Dettagli dell'esercizio
Ricopia per intero il brano sulla vita da freelance, senza modificarne nemmeno una parola.

Brano
◆ ◆ ◆ ◆

Vita da freelance, come funziona?
A volte ci penso, perché ancora non sono sicuro di aver fatto la scelta giusta. Bisognerebbe chiederlo al Davide Bertozzi dei prossimi anni, magari una decina. Così, giusto perché col senno di poi sarà più facile essere obiettivi.
Quello che so ora è che questa, per me, è l’unica strada possibile. L’unica per me. Come da titolo, parlo della decisione di fare il freelance. Ho avuto il privilegio di poter scegliere il mestiere, e il coraggio – forse troppo – di lanciarmi. Avrei potuto accettare un contratto ma boh, otto ore al giorno e cinque giorni a settimana all’interno di un’agenzia di comunicazione, non fanno me. Non è la mia vita.
Bisogna essere portati per una cosa del genere. E io non lo sono neanche un po’. Ci ho provato, eccome, e mi è sembrato di spendere male il mio tempo. Come se le ore scorressero più velocemente e qualcosa mi stesse scivolando via dalle mani, dalle tasche, sotto le scarpe, lontano.
In quel tipo di mestiere non c’è nulla di sbagliato. Semplicemente, non è adatto a tutti. Così nel 2012 ho bussato alla porta di un commercialista che in pochi minuti mi ha convinto. E nel 2013 ho cambiato commercialista. Due scelte che oggi, a distanza di sei anni, mi sembrano corrette, giuste, utili per me e la mia attività.
Il commercialista è una figura fondamentale per la riuscita di una micro impresa. Non scegliere mai il primo che capita, e non aver paura di cambiarlo se ne senti la necessità. Il commercialista deve aiutarti nelle decisioni, anche in quelle in cui pensi non sia necessario coinvolgerlo perché “pensi già che si faccia così”. Beh, consiglio mio: coinvolgilo. Sa sempre un sacco di cose che tu non sai, e conosce meglio di te quelle di cui non sei completamente padrone. E se così non è, significa che hai sbagliato commercialista.

◆ ◆ ◆ ◆

Dati archiviati
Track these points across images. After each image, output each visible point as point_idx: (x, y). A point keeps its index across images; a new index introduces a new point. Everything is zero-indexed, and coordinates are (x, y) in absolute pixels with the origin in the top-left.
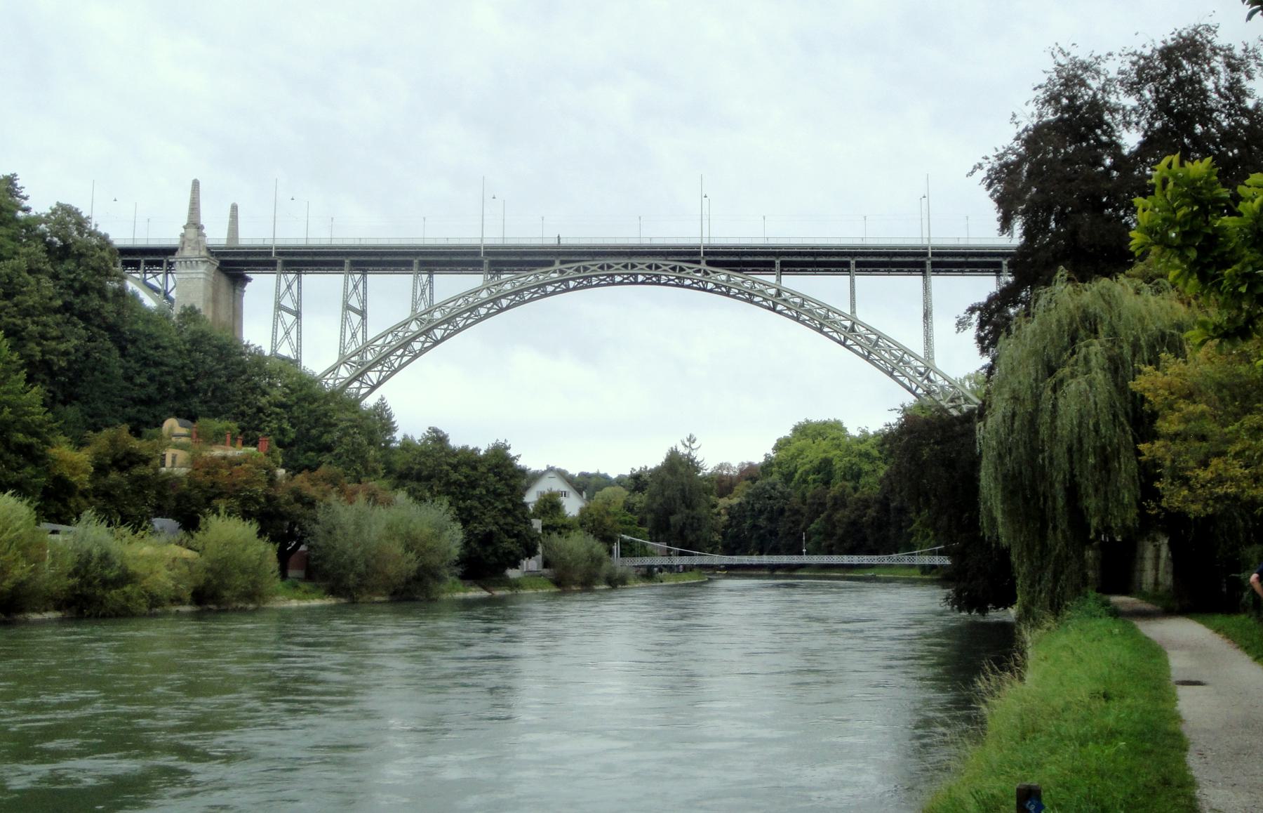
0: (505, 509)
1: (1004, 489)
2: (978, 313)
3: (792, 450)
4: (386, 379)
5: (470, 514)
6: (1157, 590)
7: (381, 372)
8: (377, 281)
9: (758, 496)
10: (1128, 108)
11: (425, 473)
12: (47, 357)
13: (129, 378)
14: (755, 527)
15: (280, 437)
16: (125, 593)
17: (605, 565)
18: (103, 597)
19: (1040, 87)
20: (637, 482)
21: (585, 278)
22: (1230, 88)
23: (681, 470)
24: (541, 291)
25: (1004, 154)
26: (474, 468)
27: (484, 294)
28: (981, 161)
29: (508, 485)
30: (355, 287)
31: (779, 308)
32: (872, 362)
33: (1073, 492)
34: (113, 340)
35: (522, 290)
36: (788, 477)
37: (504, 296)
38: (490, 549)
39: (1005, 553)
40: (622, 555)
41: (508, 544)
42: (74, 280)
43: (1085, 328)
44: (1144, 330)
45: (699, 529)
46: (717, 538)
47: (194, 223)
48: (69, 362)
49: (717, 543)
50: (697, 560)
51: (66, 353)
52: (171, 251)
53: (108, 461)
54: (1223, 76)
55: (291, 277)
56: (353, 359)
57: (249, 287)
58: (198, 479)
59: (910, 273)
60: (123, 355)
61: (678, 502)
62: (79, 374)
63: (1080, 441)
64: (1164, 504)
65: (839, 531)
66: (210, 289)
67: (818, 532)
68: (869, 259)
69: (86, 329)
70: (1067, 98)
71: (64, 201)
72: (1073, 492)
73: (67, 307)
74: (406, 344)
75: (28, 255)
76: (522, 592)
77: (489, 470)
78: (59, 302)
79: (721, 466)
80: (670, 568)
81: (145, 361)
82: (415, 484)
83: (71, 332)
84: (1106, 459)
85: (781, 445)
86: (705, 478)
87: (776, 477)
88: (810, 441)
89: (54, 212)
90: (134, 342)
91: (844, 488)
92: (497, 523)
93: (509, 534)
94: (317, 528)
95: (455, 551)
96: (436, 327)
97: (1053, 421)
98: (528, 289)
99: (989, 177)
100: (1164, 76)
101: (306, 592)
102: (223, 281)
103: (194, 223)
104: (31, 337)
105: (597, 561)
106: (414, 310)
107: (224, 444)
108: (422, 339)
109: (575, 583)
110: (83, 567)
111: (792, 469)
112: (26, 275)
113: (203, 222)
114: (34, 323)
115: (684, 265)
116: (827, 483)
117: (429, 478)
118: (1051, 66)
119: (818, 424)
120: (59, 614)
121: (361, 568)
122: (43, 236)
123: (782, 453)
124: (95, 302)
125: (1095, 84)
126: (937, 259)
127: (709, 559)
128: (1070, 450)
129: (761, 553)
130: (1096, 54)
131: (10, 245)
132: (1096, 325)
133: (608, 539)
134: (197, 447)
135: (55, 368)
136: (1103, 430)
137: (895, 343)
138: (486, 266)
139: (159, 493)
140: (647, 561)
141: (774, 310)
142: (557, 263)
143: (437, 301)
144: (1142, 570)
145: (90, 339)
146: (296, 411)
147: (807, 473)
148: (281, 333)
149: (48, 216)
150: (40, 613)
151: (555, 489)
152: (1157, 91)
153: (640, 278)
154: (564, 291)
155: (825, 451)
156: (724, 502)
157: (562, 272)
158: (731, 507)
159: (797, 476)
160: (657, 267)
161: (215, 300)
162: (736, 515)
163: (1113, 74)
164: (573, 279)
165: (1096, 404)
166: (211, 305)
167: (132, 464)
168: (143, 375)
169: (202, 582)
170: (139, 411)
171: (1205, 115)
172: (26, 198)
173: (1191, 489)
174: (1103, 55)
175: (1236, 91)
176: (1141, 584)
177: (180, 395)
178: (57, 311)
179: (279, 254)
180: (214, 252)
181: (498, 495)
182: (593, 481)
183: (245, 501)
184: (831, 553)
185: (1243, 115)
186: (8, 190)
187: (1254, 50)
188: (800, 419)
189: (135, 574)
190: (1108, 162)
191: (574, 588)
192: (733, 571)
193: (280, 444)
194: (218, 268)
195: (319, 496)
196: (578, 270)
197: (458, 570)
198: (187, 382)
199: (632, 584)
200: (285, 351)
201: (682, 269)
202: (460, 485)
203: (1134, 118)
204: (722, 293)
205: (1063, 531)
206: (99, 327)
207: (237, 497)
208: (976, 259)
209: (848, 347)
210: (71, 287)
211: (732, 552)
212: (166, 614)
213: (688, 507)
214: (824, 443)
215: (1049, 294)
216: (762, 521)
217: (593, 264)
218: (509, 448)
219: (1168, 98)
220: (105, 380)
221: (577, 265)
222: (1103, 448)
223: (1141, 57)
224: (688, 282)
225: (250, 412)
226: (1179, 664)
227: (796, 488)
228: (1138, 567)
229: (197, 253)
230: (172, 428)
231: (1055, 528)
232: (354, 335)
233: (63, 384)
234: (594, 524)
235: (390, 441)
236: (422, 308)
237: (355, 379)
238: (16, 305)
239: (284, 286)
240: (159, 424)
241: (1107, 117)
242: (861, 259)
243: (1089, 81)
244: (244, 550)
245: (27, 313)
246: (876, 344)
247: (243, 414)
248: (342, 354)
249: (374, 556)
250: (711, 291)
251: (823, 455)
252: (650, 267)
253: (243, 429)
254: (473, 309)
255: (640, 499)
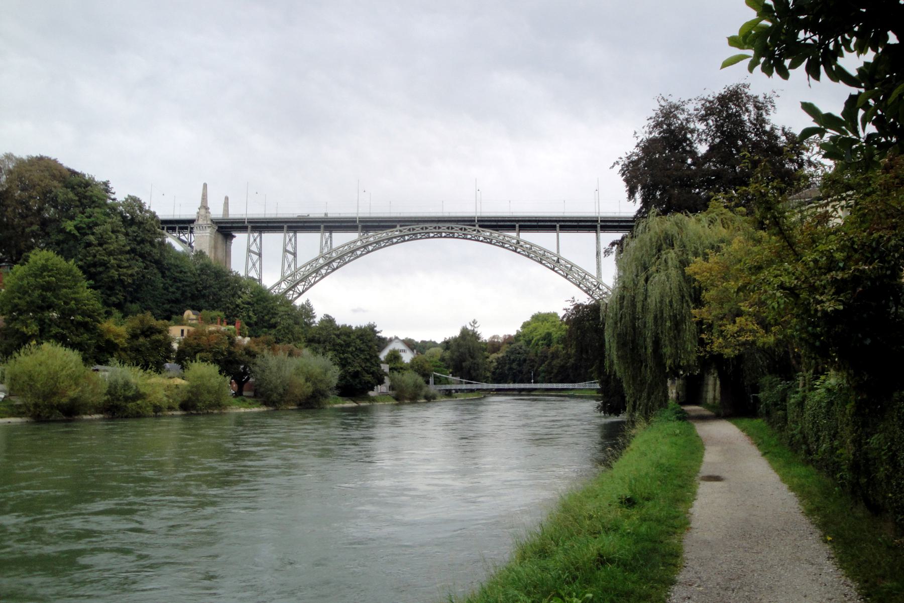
0: (366, 358)
1: (618, 343)
2: (616, 246)
3: (531, 328)
4: (307, 289)
5: (346, 361)
6: (714, 403)
7: (304, 285)
8: (302, 236)
9: (512, 352)
10: (701, 130)
11: (322, 339)
12: (122, 277)
13: (166, 289)
14: (511, 369)
15: (248, 320)
16: (138, 404)
17: (426, 389)
18: (126, 406)
19: (651, 118)
20: (447, 345)
21: (414, 234)
22: (757, 119)
23: (468, 338)
24: (390, 241)
25: (631, 156)
26: (349, 336)
27: (359, 244)
28: (618, 160)
29: (367, 346)
30: (290, 240)
31: (519, 250)
32: (568, 279)
33: (657, 343)
34: (158, 268)
35: (380, 241)
36: (529, 342)
37: (370, 244)
38: (357, 380)
39: (619, 382)
40: (435, 384)
41: (368, 378)
42: (137, 236)
43: (666, 243)
44: (701, 244)
45: (478, 369)
46: (489, 374)
47: (204, 206)
48: (134, 280)
49: (488, 377)
50: (474, 387)
51: (132, 275)
52: (192, 221)
53: (139, 332)
54: (753, 113)
55: (256, 235)
56: (289, 278)
57: (234, 240)
58: (190, 342)
59: (589, 231)
60: (163, 277)
61: (467, 355)
62: (139, 287)
63: (662, 312)
64: (708, 349)
65: (555, 371)
66: (213, 242)
67: (543, 371)
68: (567, 224)
69: (143, 262)
70: (666, 124)
71: (132, 194)
72: (657, 343)
73: (133, 251)
74: (317, 271)
75: (112, 223)
76: (376, 403)
77: (357, 338)
78: (128, 248)
79: (494, 337)
80: (462, 391)
81: (175, 280)
82: (316, 345)
83: (135, 265)
84: (677, 324)
85: (525, 325)
86: (482, 342)
87: (522, 342)
88: (540, 323)
89: (127, 200)
90: (169, 269)
91: (558, 347)
92: (361, 366)
93: (368, 372)
94: (257, 369)
95: (335, 381)
96: (334, 261)
97: (646, 299)
98: (383, 240)
99: (622, 169)
100: (721, 111)
101: (250, 404)
102: (220, 237)
103: (204, 206)
104: (113, 266)
105: (420, 387)
106: (321, 252)
107: (217, 324)
108: (326, 268)
109: (407, 399)
110: (112, 390)
111: (531, 338)
112: (110, 233)
113: (209, 205)
114: (115, 259)
115: (467, 227)
116: (549, 345)
117: (325, 341)
118: (657, 107)
119: (545, 314)
120: (101, 416)
121: (281, 390)
122: (121, 213)
123: (526, 330)
124: (148, 247)
125: (681, 117)
126: (603, 224)
127: (485, 386)
128: (655, 317)
129: (514, 382)
130: (682, 100)
131: (102, 218)
132: (672, 241)
133: (425, 375)
134: (200, 326)
135: (126, 283)
136: (675, 305)
137: (581, 269)
138: (360, 228)
139: (166, 349)
140: (448, 387)
141: (515, 251)
142: (398, 226)
143: (334, 246)
144: (707, 391)
145: (145, 268)
146: (256, 307)
147: (539, 340)
148: (250, 265)
149: (123, 202)
150: (90, 415)
151: (397, 348)
152: (716, 121)
153: (444, 234)
154: (402, 242)
155: (548, 329)
156: (495, 355)
157: (401, 231)
158: (498, 358)
159: (533, 342)
160: (452, 228)
161: (215, 248)
162: (501, 362)
163: (692, 111)
164: (408, 235)
165: (671, 289)
166: (213, 250)
167: (152, 333)
168: (174, 287)
169: (185, 398)
170: (171, 307)
171: (743, 136)
172: (114, 194)
173: (724, 337)
174: (686, 100)
175: (760, 121)
176: (706, 399)
177: (194, 297)
178: (128, 252)
179: (249, 222)
180: (215, 222)
181: (362, 351)
182: (428, 345)
183: (215, 354)
184: (550, 382)
185: (764, 135)
186: (104, 189)
187: (770, 98)
188: (535, 311)
189: (145, 394)
190: (689, 161)
191: (406, 401)
192: (499, 392)
193: (248, 324)
194: (218, 230)
195: (259, 351)
196: (409, 230)
197: (336, 392)
198: (198, 291)
199: (439, 399)
200: (253, 274)
201: (465, 230)
202: (341, 346)
203: (704, 137)
204: (487, 242)
205: (651, 368)
206: (151, 261)
207: (210, 352)
208: (624, 224)
209: (556, 271)
210: (135, 240)
211: (499, 382)
212: (164, 416)
213: (472, 358)
214: (547, 324)
215: (644, 223)
216: (514, 366)
217: (418, 228)
218: (375, 327)
219: (722, 125)
220: (153, 290)
221: (409, 227)
222: (675, 316)
223: (707, 100)
224: (469, 237)
225: (231, 307)
226: (711, 459)
227: (533, 347)
228: (705, 389)
229: (205, 222)
230: (189, 315)
231: (646, 366)
232: (289, 266)
233: (131, 292)
234: (418, 368)
235: (312, 323)
236: (325, 251)
237: (290, 289)
238: (105, 250)
239: (252, 240)
240: (182, 313)
241: (689, 136)
242: (563, 224)
243: (679, 115)
244: (209, 380)
245: (110, 254)
246: (571, 270)
247: (228, 308)
248: (283, 275)
249: (288, 385)
250: (482, 241)
251: (546, 331)
252: (448, 228)
253: (227, 317)
254: (353, 252)
255: (447, 354)
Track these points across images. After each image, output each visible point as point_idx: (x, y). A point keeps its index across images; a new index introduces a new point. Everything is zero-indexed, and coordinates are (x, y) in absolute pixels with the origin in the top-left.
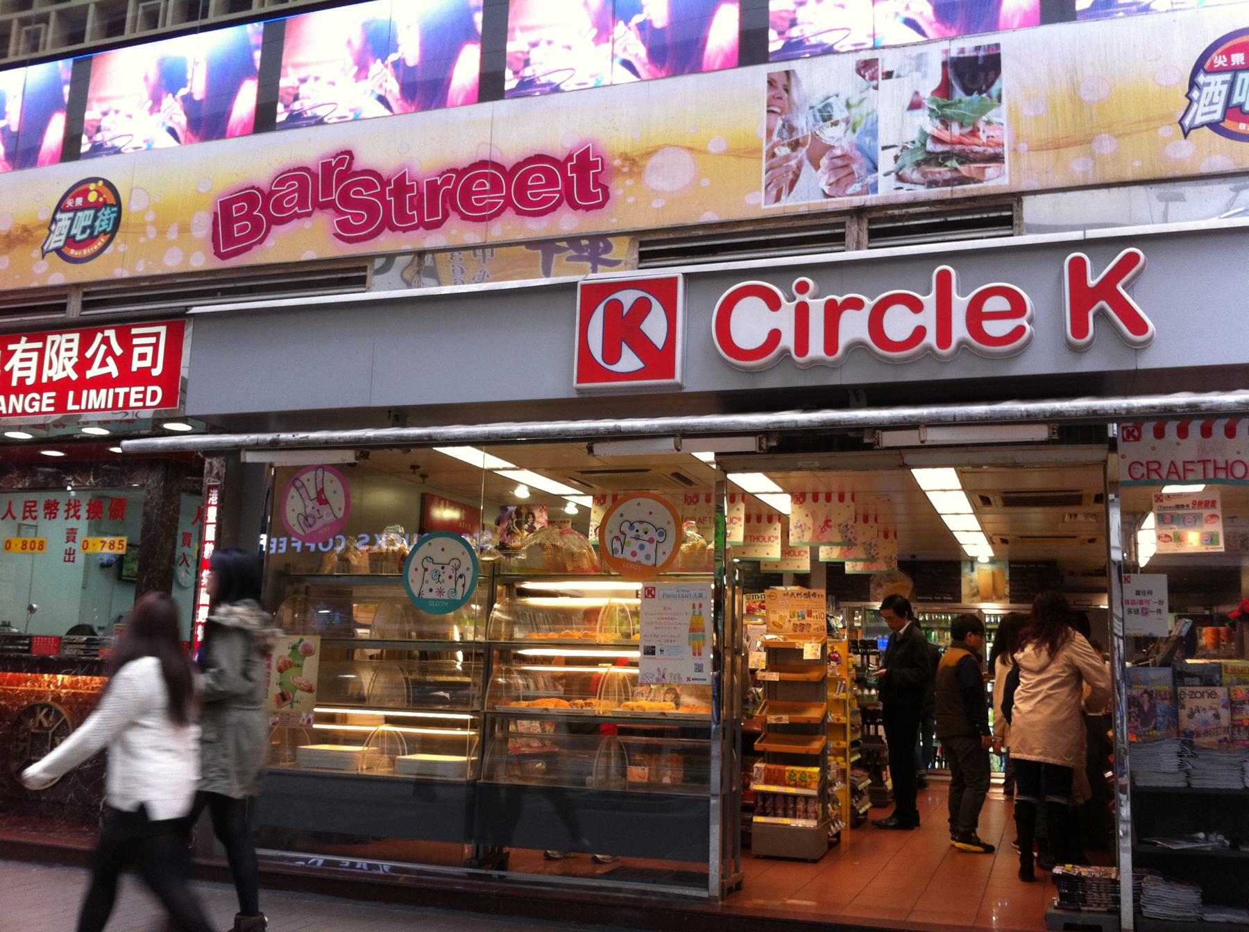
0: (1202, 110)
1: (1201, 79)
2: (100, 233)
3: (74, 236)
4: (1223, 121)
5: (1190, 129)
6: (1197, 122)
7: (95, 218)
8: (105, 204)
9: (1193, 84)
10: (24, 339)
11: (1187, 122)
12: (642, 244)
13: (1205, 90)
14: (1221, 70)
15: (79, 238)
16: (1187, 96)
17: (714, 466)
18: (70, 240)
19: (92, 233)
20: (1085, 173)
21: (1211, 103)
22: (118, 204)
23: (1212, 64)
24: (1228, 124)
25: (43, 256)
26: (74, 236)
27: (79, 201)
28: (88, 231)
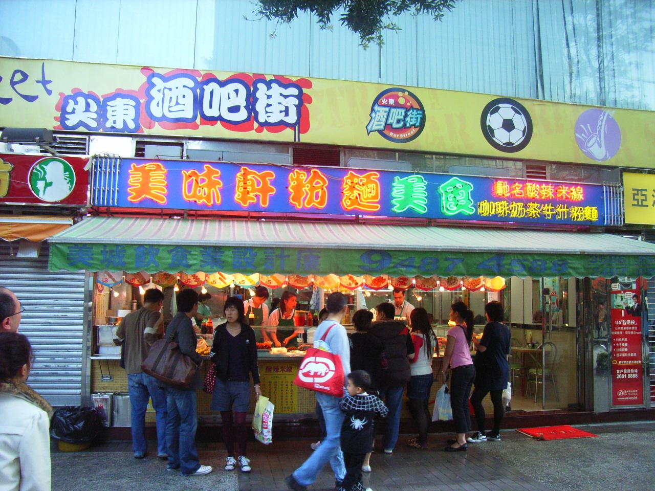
0: (376, 123)
1: (376, 108)
2: (411, 126)
3: (391, 124)
4: (384, 130)
5: (370, 132)
6: (373, 129)
7: (406, 116)
8: (412, 107)
9: (372, 110)
10: (583, 199)
11: (369, 128)
12: (527, 167)
13: (378, 113)
14: (385, 106)
15: (395, 126)
16: (370, 115)
17: (438, 282)
18: (388, 126)
19: (405, 125)
20: (605, 158)
21: (380, 121)
22: (422, 108)
23: (381, 102)
24: (386, 132)
25: (368, 134)
26: (391, 124)
27: (392, 102)
28: (402, 123)
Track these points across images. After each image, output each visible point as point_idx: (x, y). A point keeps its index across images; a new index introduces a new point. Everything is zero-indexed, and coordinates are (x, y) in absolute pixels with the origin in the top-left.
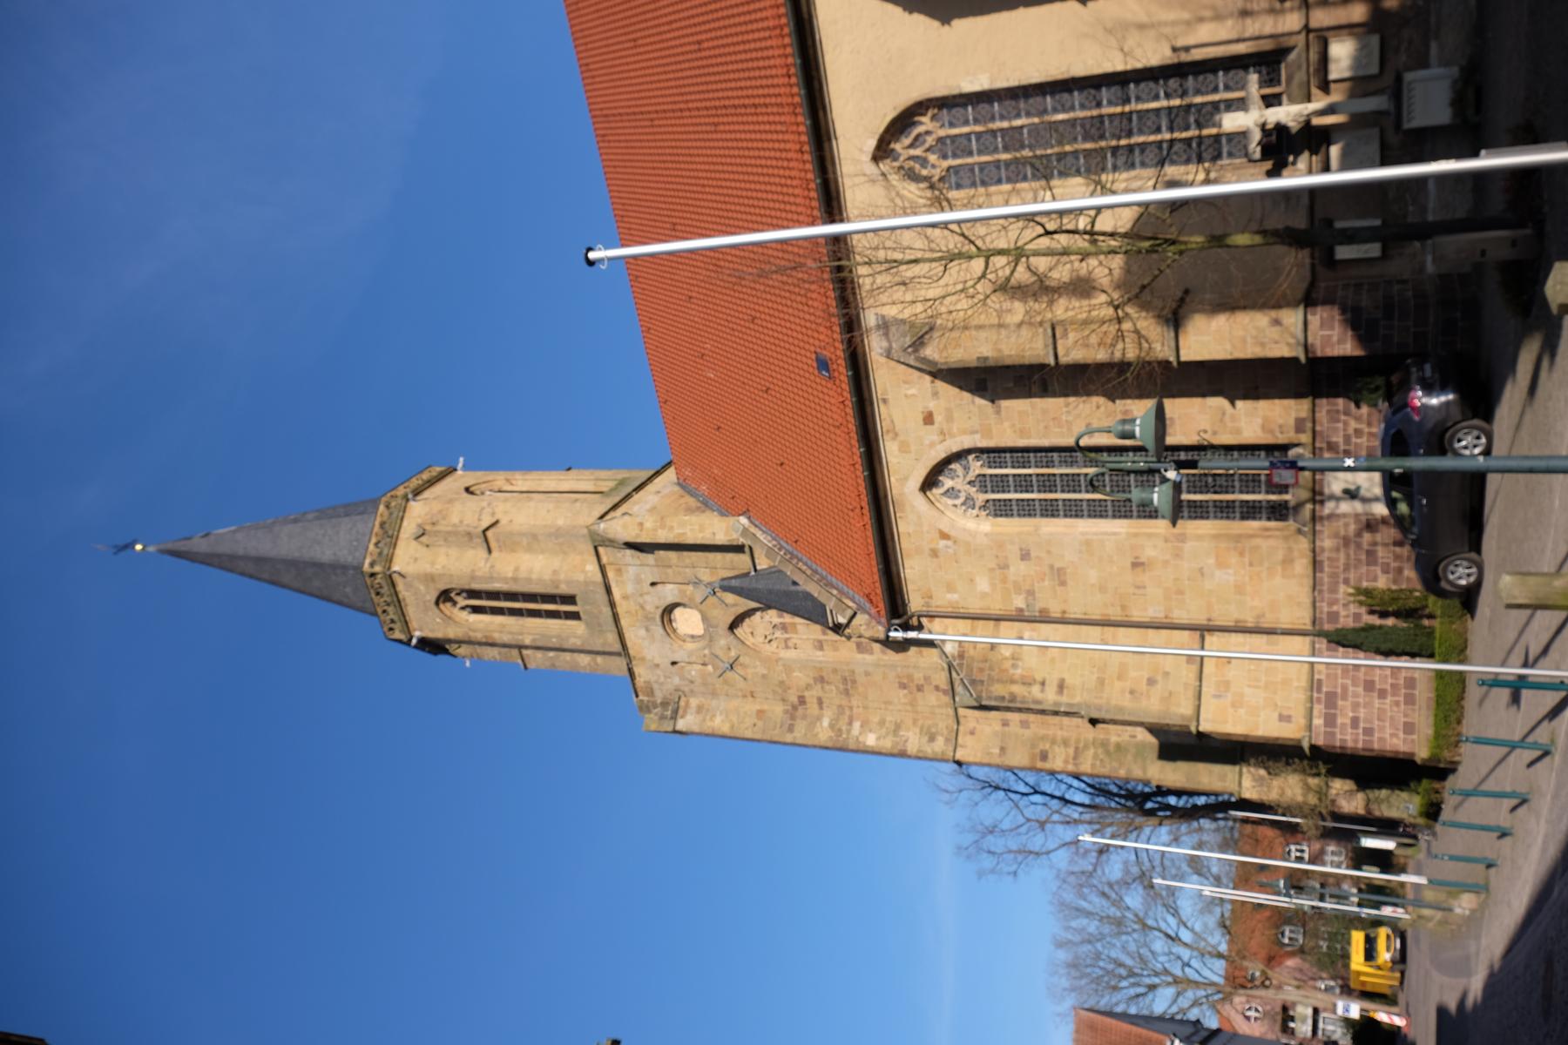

◆ ◆ ◆ ◆

Svolgimento
Vita da freelance, come funziona?
A volte ci penso, perché ancora non sono sicuro di aver fatto la scelta giusta. Bisognerebbe chiederlo al Davide Bertozzi dei prossimi anni, magari una decina. Così, giusto perché col senno di poi sarà più facile essere obiettivi.
Quello che so ora è che questa, per me, è l’unica strada possibile. L’unica per me. Come da titolo, parlo della decisione di fare il freelance. Ho avuto il privilegio di poter scegliere il mestiere, e il coraggio – forse troppo – di lanciarmi. Avrei potuto accettare un contratto ma boh, otto ore al giorno e cinque giorni a settimana all’interno di un’agenzia di comunicazione, non fanno me. Non è la mia vita.
Bisogna essere portati per una cosa del genere. E io non lo sono neanche un po’. Ci ho provato, eccome, e mi è sembrato di spendere male il mio tempo. Come se le ore scorressero più velocemente e qualcosa mi stesse scivolando via dalle mani, dalle tasche, sotto le scarpe, lontano.
In quel tipo di mestiere non c’è nulla di sbagliato. Semplicemente, non è adatto a tutti. Così nel 2012 ho bussato alla porta di un commercialista che in pochi minuti mi ha convinto. E nel 2013 ho cambiato commercialista. Due scelte che oggi, a distanza di sei anni, mi sembrano corrette, giuste, utili per me e la mia attività.
Il commercialista è una figura fondamentale per la riuscita di una micro impresa. Non scegliere mai il primo che capita, e non aver paura di cambiarlo se ne senti la necessità. Il commercialista deve aiutarti nelle decisioni, anche in quelle in cui pensi non sia necessario coinvolgerlo perché “pensi già che si faccia così”. Beh, consiglio mio: coinvolgilo. Sa sempre un sacco di cose che tu non sai, e conosce meglio di te quelle di cui non sei completamente padrone. E se così non è, significa che hai sbagliato commercialista.